Surgit le héros planétaire… et sa chienne Pile Poil –qui fera la sieste bien tranquillement toute la durée du spectacle. «En premier, il y a le début. Sinon, on n’aurait pas su où le mettre. Et la fin, on l’a mise à la fin. Comme ça il y a moins d’histoires. Car Jésus va mourir. Crucifié avec son maillot de corps ». On apprend que son père était menuisier, rue Dragon. Sa mère vivait rue de la Bibliothèque, et Jésus est né rue des Trois Mages. Prolixe, Jésus nous fait découvrir Marseille et sa géographie. «Là-haut, sur le socle (de Notre-Dame de la Garde), tu mets la mère et le petitou. Dans ses bras, c’est moi ». Alors Jésus de Marseille est né dans la paille, dans une station-service. Il a vécu 33 ans, «l’insurrection, la résurrection » et depuis son passage, on fait les 13 desserts.

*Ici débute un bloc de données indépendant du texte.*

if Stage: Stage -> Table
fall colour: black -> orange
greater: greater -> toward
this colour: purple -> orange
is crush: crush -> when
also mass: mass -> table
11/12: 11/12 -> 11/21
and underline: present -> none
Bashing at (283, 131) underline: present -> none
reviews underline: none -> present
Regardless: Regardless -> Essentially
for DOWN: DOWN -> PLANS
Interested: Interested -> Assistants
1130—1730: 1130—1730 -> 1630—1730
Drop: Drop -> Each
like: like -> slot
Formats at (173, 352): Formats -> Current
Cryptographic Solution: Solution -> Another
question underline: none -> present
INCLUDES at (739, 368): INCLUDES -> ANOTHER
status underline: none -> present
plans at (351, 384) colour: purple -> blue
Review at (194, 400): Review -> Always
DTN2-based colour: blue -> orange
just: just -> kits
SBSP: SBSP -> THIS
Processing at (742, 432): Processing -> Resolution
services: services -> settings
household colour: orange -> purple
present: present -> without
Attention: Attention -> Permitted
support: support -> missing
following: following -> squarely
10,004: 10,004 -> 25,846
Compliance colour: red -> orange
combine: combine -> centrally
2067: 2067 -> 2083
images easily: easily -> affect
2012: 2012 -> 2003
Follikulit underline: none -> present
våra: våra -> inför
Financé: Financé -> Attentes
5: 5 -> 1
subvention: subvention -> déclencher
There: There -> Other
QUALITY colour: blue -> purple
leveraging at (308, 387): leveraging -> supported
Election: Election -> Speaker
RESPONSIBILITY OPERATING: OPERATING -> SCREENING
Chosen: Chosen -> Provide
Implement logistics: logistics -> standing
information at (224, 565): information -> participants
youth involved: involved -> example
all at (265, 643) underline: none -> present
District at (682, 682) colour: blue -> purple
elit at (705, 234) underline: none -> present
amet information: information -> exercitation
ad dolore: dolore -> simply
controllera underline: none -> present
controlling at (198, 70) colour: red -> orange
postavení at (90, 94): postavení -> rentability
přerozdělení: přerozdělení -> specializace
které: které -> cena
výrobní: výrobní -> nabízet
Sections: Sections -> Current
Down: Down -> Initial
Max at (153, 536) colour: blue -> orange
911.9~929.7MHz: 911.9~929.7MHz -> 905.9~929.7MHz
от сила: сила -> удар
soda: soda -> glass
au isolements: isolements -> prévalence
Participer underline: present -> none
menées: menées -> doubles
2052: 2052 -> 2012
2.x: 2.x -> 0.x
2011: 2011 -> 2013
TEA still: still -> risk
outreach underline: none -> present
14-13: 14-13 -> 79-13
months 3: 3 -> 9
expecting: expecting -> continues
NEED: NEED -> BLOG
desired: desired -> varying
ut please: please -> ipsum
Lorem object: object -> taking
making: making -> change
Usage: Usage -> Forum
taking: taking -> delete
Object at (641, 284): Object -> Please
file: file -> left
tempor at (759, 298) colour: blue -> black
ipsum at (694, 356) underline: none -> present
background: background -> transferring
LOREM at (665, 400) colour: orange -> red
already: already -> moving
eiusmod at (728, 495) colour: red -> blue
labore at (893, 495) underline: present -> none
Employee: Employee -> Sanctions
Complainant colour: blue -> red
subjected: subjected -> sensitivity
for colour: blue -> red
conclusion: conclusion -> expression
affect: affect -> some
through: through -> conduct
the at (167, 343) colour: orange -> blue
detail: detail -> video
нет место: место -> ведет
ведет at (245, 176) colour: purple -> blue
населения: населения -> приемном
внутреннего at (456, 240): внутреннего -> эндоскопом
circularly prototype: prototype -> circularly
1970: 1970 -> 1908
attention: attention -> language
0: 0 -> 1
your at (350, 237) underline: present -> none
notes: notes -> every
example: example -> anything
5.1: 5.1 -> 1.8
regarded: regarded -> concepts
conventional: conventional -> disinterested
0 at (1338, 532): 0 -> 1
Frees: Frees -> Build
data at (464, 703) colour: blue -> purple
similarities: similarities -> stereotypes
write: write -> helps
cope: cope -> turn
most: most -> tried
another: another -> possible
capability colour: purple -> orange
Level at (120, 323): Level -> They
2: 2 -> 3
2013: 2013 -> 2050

A l’adolescence, Jésus vit sa période hippie. Son père découvre une annonce sur les sacrements sur Le Provençal, Jésus décide de se faire baptiser, il s’en va voir Baptiste au Parc Chanot. En blouson de cuir et lunettes noires, Jésus nous livre une nouvelle tranche de vie. Il a monté une affaire, il sillonne Marseille avec son camion à pizza. Sa réussite fait des jaloux, ses pizzas sont dites miraculeuses. Sa réputation a commencé à grandir et les ennemis sont devenus légion lorsque… « je ne sais pas ce qui m’a pris. Au lieu de nager, je me suis mis à marcher sur l’eau ». Il devient alors l’homme à abattre.

La scène s’obscurcit, un feu d’artifice est tiré pour célébrer la venue du nouveau messie à Marseille. Soudain, coup de projecteur sur la scène : Jésus est à genoux, en caleçon de l’OM, menotté et encadré par les deux hallebardiers.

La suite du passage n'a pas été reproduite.